Pordotenilo, door handle; nomlisto, list of names; ejo, place


If there is another negative word in a sentence, ne (not) is dropped. There are no double or triple negatives, as in French and conversational English.

Mi ne estas, I am not. Mi ne estas plu, I am not anymore. Mi neniam estas, I am never (not mi ne estas neniam).


To connote motion towards somewhere, a noun, pronoun or adverb adds n.

Mi iras en la domon, I go into the house. La birdo flugis en la arbon, the bird flew into the tree.

Prepositional Meaning

Each preposition has a definite meaning. If no suitable preposition is available, then use the generic preposition je, which is meaningless in itself. Also, you can also use the object ending n without a preposition if the ending is not otherwise used.

Je kioma horo li venos?Kioman horon li venos?, At what time will he come?

Je or the object ending usually serves as the focus of time, measure or value. Li estas dudek jarojn aĝaLi estas aĝa je dudek jaroj.

Borrowed Words

Words can be borrowed from other languages but must conform to the spelling of Esperanto. Existing roots should be used if possible.

We do not use a word like teatrika when teatra already exists and means the same thing.

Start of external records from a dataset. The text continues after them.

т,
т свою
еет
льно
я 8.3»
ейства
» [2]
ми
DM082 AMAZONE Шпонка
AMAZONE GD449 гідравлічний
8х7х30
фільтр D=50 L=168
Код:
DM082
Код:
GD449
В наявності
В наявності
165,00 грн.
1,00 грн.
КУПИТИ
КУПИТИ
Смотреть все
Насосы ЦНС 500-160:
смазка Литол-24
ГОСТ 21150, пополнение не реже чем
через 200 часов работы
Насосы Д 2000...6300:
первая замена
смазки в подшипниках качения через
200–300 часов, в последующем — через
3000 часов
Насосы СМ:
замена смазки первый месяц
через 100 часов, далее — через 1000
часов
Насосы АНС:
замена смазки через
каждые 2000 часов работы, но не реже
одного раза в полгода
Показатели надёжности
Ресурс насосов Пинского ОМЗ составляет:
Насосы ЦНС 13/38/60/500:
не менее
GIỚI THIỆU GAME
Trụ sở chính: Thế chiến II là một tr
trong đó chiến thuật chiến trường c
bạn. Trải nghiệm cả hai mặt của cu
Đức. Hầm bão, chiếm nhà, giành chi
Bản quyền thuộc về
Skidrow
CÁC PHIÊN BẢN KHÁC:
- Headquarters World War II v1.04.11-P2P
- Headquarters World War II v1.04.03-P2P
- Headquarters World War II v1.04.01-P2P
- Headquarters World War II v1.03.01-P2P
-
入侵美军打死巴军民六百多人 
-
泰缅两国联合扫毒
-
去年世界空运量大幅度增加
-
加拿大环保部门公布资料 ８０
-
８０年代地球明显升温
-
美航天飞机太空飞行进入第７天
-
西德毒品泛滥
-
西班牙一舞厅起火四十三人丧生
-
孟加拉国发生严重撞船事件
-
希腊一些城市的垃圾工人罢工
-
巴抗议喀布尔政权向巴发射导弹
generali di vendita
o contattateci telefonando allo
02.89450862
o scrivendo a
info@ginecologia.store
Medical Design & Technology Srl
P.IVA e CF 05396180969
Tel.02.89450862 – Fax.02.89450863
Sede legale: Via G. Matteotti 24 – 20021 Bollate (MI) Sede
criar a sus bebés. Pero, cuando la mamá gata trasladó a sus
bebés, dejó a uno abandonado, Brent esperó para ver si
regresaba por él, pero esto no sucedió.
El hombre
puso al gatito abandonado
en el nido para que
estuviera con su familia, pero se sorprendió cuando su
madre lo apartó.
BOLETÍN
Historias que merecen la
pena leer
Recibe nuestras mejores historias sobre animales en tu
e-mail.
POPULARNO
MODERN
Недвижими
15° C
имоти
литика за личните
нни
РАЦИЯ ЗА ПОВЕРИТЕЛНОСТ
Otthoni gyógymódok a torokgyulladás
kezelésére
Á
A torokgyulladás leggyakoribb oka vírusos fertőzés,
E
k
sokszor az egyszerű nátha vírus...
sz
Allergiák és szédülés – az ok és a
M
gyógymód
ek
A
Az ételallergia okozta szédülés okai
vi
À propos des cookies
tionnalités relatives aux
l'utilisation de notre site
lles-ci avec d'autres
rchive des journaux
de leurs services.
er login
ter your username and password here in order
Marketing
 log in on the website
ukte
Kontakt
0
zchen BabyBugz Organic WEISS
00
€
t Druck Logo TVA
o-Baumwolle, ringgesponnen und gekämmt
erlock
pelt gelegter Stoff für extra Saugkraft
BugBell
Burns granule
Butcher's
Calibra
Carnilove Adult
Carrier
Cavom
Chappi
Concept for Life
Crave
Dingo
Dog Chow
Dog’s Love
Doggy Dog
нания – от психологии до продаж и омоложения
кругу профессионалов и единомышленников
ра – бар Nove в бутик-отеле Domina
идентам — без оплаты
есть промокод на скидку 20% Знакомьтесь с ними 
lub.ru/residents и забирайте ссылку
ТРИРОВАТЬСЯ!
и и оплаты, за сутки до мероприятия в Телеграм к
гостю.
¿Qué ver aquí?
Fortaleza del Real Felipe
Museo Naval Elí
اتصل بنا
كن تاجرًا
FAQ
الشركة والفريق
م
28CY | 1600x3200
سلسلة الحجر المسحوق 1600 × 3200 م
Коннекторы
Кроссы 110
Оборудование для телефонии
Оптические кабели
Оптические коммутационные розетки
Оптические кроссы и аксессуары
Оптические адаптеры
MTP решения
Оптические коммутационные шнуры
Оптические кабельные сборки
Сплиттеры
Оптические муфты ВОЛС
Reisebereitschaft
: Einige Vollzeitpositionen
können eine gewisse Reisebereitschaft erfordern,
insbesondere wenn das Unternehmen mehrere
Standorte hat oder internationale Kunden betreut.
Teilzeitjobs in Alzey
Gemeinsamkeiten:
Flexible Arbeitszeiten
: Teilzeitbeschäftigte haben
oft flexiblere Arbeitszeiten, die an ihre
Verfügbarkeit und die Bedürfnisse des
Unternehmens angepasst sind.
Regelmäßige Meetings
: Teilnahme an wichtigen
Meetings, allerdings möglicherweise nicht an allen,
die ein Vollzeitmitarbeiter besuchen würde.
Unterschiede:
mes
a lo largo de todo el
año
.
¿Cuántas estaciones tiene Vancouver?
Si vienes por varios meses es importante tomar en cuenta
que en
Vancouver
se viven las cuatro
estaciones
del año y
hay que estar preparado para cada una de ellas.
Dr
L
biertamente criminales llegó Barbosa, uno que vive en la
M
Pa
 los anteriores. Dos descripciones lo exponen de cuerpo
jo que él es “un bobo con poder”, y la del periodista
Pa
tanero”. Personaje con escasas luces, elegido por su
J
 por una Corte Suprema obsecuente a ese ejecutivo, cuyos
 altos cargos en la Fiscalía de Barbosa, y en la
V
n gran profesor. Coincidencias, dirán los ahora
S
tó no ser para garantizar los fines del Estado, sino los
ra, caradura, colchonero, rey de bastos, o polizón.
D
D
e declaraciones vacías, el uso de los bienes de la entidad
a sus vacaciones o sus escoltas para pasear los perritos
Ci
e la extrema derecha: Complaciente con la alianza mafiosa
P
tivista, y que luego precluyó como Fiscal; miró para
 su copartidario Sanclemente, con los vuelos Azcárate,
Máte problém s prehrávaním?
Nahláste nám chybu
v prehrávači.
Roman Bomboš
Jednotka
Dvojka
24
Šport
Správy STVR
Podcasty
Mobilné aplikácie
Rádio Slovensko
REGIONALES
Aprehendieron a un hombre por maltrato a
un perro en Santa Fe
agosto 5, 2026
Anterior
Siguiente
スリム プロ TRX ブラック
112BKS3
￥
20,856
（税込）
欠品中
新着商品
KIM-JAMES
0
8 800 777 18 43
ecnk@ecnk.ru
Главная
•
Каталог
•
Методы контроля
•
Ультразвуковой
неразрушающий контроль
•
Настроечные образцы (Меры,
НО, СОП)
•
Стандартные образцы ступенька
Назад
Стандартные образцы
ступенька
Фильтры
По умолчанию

Sometimes new words exist side by side with existing words: bitoko/bajto (byte), teksaĵo/vebo (Web, as in World Wide). Sometimes words are adopted when Esperanto cannot express them with existing roots: There is no real word in Esperanto for bito (bit, or binary digit), and resentimento (French ressentiment) is not really the same as resento.


The subject ending in nouns and the a in la can be dropped to make a phrase sound better.

l' okulo (lo KOO lo), the ear; de l' koro (del KO ro, of the heart; pasad' al Hindujo (pa SAD al hin DOOEE o), passage to India.